▸ **Assigned task**
Stop at the line containing "ou paillis, corriger, mais": repeat exactly every line of the entries below from the first up to it, plus that line, with pictures omitted.

Saved entries
■ ■ ■ ■ ■ ■ ■

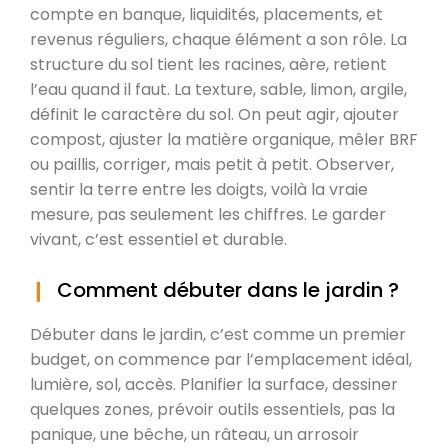
compte en banque, liquidités, placements, et
revenus réguliers, chaque élément a son rôle. La
structure du sol tient les racines, aère, retient
l’eau quand il faut. La texture, sable, limon, argile,
définit le caractère du sol. On peut agir, ajouter
compost, ajuster la matière organique, mêler BRF
ou paillis, corriger, mais petit à petit. Observer,
sentir la terre entre les doigts, voilà la vraie
mesure, pas seulement les chiffres. Le garder
vivant, c’est essentiel et durable.
Comment débuter dans le jardin ?
Débuter dans le jardin, c’est comme un premier
budget, on commence par l’emplacement idéal,
lumière, sol, accès. Planifier la surface, dessiner
quelques zones, prévoir outils essentiels, pas la
panique, une bêche, un râteau, un arrosoir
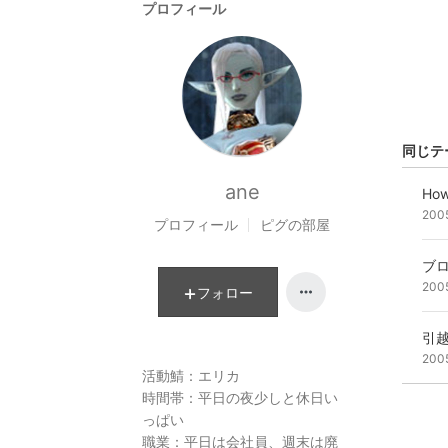
プロフィール
同じテ
ane
How
200
プロフィール
ピグの部屋
ブ
200
フォロー
引
200
活動鯖：エリカ
時間帯：平日の夜少しと休日い
っぱい
職業：平日は会社員、週末は廃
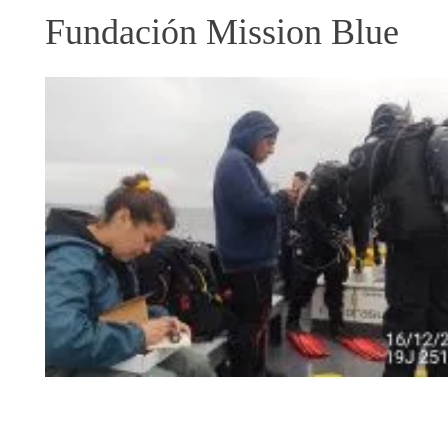
Fundación Mission Blue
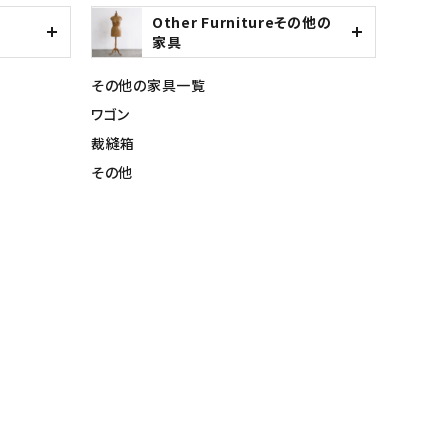
Other Furnitureその他の
家具
その他の家具一覧
ワゴン
裁縫箱
その他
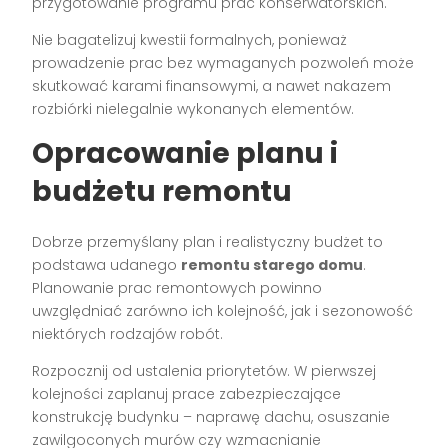
przygotowanie programu prac konserwatorskich.
Nie bagatelizuj kwestii formalnych, ponieważ
prowadzenie prac bez wymaganych pozwoleń może
skutkować karami finansowymi, a nawet nakazem
rozbiórki nielegalnie wykonanych elementów.
Opracowanie planu i
budżetu remontu
Dobrze przemyślany plan i realistyczny budżet to
podstawa udanego
remontu starego domu
.
Planowanie prac remontowych powinno
uwzględniać zarówno ich kolejność, jak i sezonowość
niektórych rodzajów robót.
Rozpocznij od ustalenia priorytetów. W pierwszej
kolejności zaplanuj prace zabezpieczające
konstrukcję budynku – naprawę dachu, osuszanie
zawilgoconych murów czy wzmacnianie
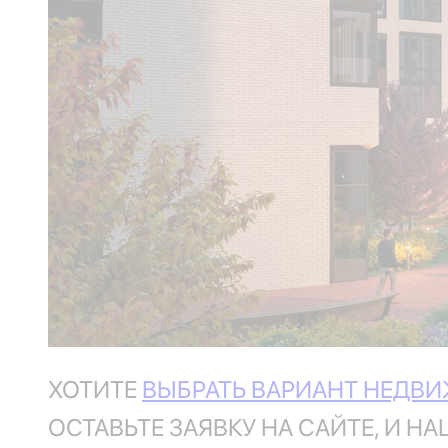
ХОТИТЕ
ВЫБРАТЬ ВАРИАНТ НЕДВ
ОСТАВЬТЕ ЗАЯВКУ НА САЙТЕ, И Н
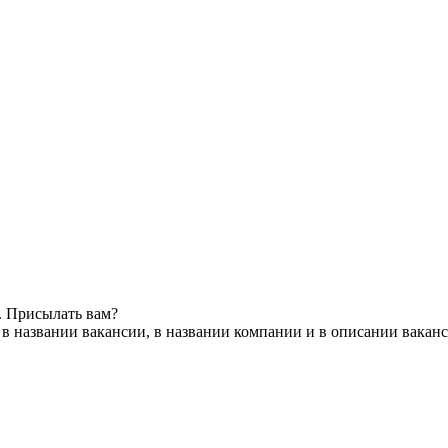
. Присылать вам?
в названии вакансии, в названии компании и в описании вакан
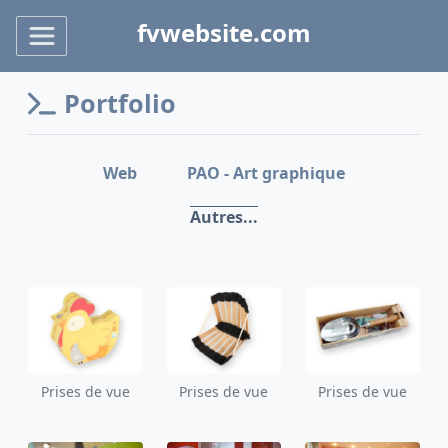
fvwebsite.com
Portfolio
Web
PAO - Art graphique
Autres...
Prises de vue
Prises de vue
Prises de vue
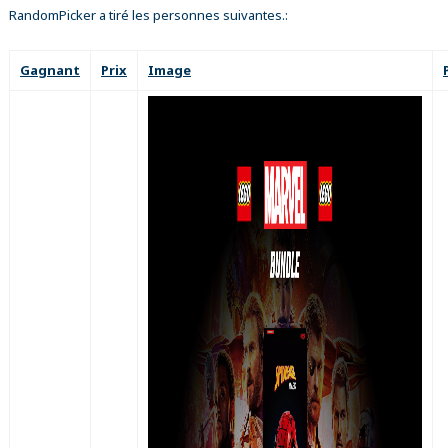
RandomPicker a tiré les personnes suivantes.:
Gagnant
Prix
Image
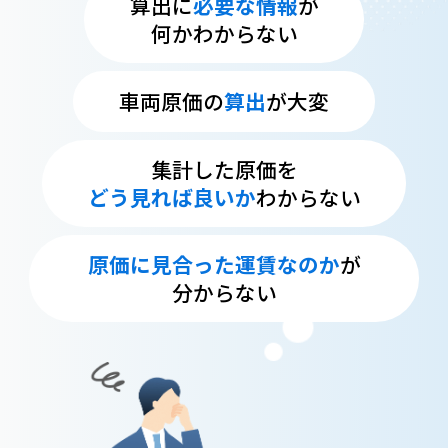
算出に
必要な情報
が
何かわからない
車両原価の
算出
が大変
集計した原価を
どう見れば良いか
わからない
原価に見合った運賃なのか
が
分からない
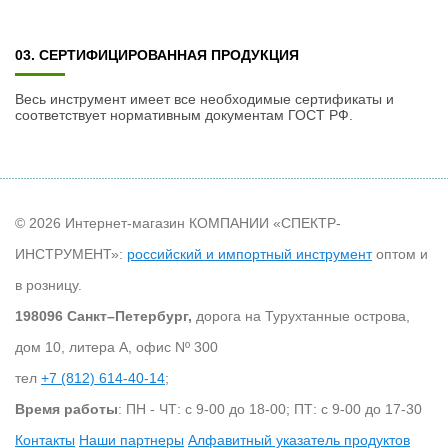
03. СЕРТИФИЦИРОВАННАЯ ПРОДУКЦИЯ
Весь инструмент имеет все необходимые сертификаты и
соответствует нормативным документам ГОСТ РФ.
© 2026 Интернет-магазин КОМПАНИИ «СПЕКТР-
ИНСТРУМЕНТ»:
российский и импортный инструмент
оптом и
в розницу.
198096 Санкт–Петербург,
дорога на Турухтанные острова,
дом 10, литера А, офис Nº 300
тел
+7 (812) 614-40-14
;
Время работы
: ПН - ЧТ: с 9-00 до 18-00; ПТ: с 9-00 до 17-30
Контакты
Наши партнеры
Алфавитный указатель продуктов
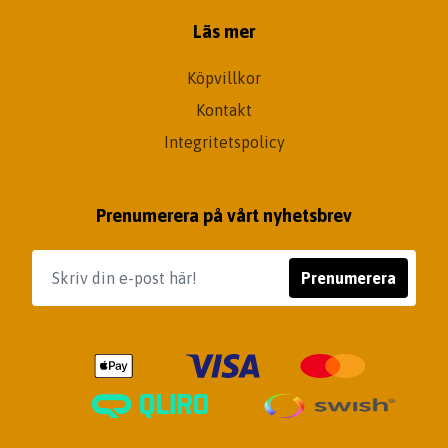
Läs mer
Köpvillkor
Kontakt
Integritetspolicy
Prenumerera på vårt nyhetsbrev
Prenumerera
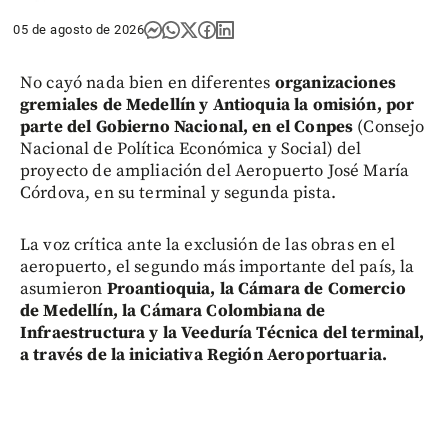
05 de agosto de 2026
No cayó nada bien en diferentes
organizaciones
gremiales de Medellín y Antioquia la omisión, por
parte del Gobierno Nacional, en el Conpes
(Consejo
Nacional de Política Económica y Social) del
proyecto de ampliación del Aeropuerto José María
Córdova, en su terminal y segunda pista.
La voz crítica ante la exclusión de las obras en el
aeropuerto, el segundo más importante del país, la
asumieron
Proantioquia, la Cámara de Comercio
de Medellín, la Cámara Colombiana de
Infraestructura y la Veeduría Técnica del terminal,
a través de la iniciativa Región Aeroportuaria.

■ ■ ■ ■ ■ ■ ■

▸ **Exercise response**
compte en banque, liquidités, placements, et
revenus réguliers, chaque élément a son rôle. La
structure du sol tient les racines, aère, retient
l’eau quand il faut. La texture, sable, limon, argile,
définit le caractère du sol. On peut agir, ajouter
compost, ajuster la matière organique, mêler BRF
ou paillis, corriger, mais petit à petit. Observer,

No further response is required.